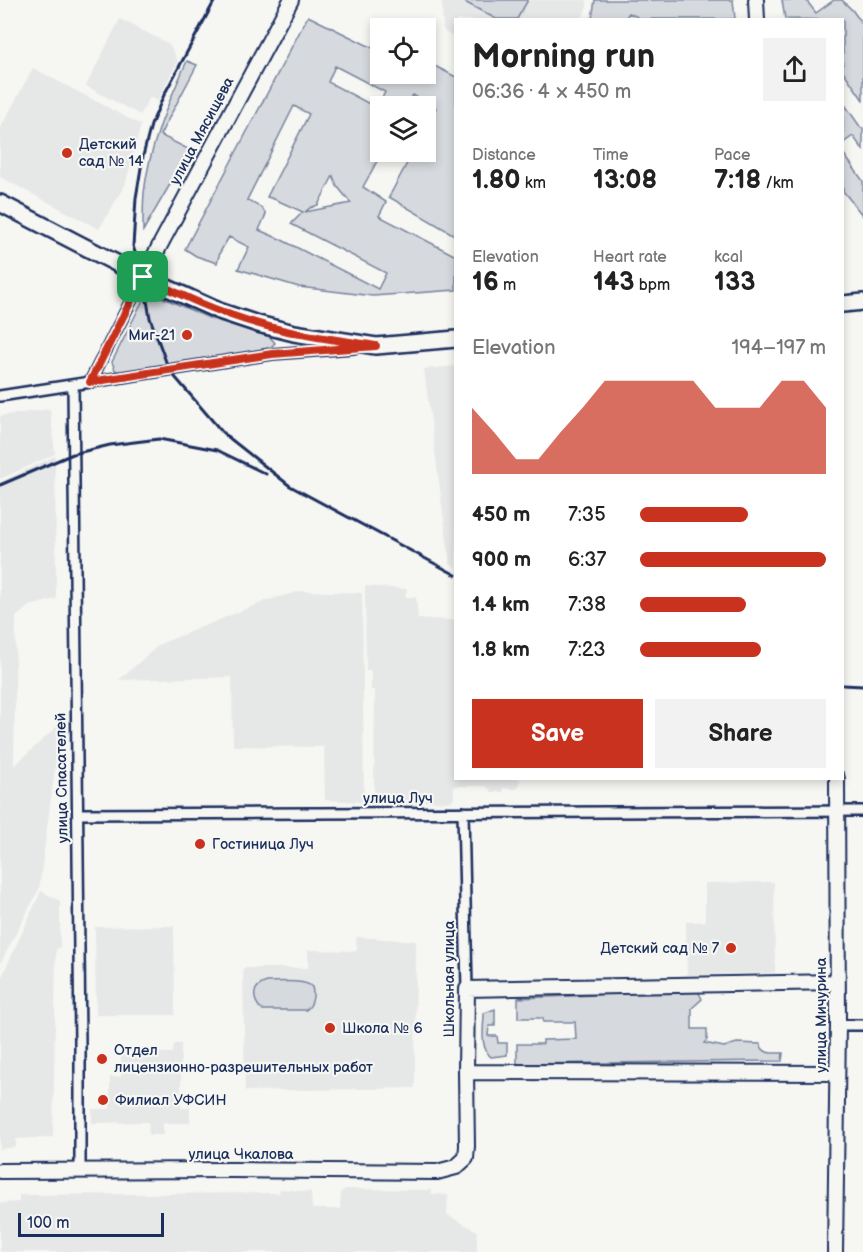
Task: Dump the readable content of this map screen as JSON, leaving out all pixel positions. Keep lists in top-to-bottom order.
{
  "streets": {
    "street": [
      "улица Мясищева",
      "улица Спасателей",
      "улица Луч",
      "Школьная улица",
      "улица Мичурина",
      "улица Чкалова"
    ]
  },
  "crossings": [
    ["улица Спасателей", "улица Луч"],
    ["улица Спасателей", "улица Чкалова"],
    ["улица Луч", "Школьная улица"],
    ["улица Луч", "улица Мичурина"],
    ["Школьная улица", "улица Чкалова"]
  ],
  "places": [
    "Детский сад № 14",
    "Миг-21",
    "Гостиница Луч",
    "Детский сад № 7",
    "Школа № 6",
    "Отдел лицензионно-разрешительных работ",
    "Филиал УФСИН"
  ],
  "scale_bar": "100 m",
  "page": {
    "heading": ["Morning run", "06:36 · 4 × 450 m"],
    "stats": [
      ["Distance", "1.80 km"],
      ["Time", "13:08"],
      ["Pace", "7:18 /km"],
      ["Elevation", "16 m"],
      ["Heart rate", "143 bpm"],
      ["kcal", "133"]
    ],
    "chart": ["Elevation", "194–197 m"],
    "list": [
      {
        "name": "450 m",
        "note": "7:35"
      },
      {
        "name": "900 m",
        "note": "6:37"
      },
      {
        "name": "1.4 km",
        "note": "7:38"
      },
      {
        "name": "1.8 km",
        "note": "7:23"
      }
    ],
    "buttons": ["Save", "Share"],
    "scale": "100 m"
  }
}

▶ **Assignment**: Each line in the data that holds the word "улица" must be copied.

▶ **Response for this exercise**:
      "улица Мясищева",
      "улица Спасателей",
      "улица Луч",
      "Школьная улица",
      "улица Мичурина",
      "улица Чкалова"
    ["улица Спасателей", "улица Луч"],
    ["улица Спасателей", "улица Чкалова"],
    ["улица Луч", "Школьная улица"],
    ["улица Луч", "улица Мичурина"],
    ["Школьная улица", "улица Чкалова"]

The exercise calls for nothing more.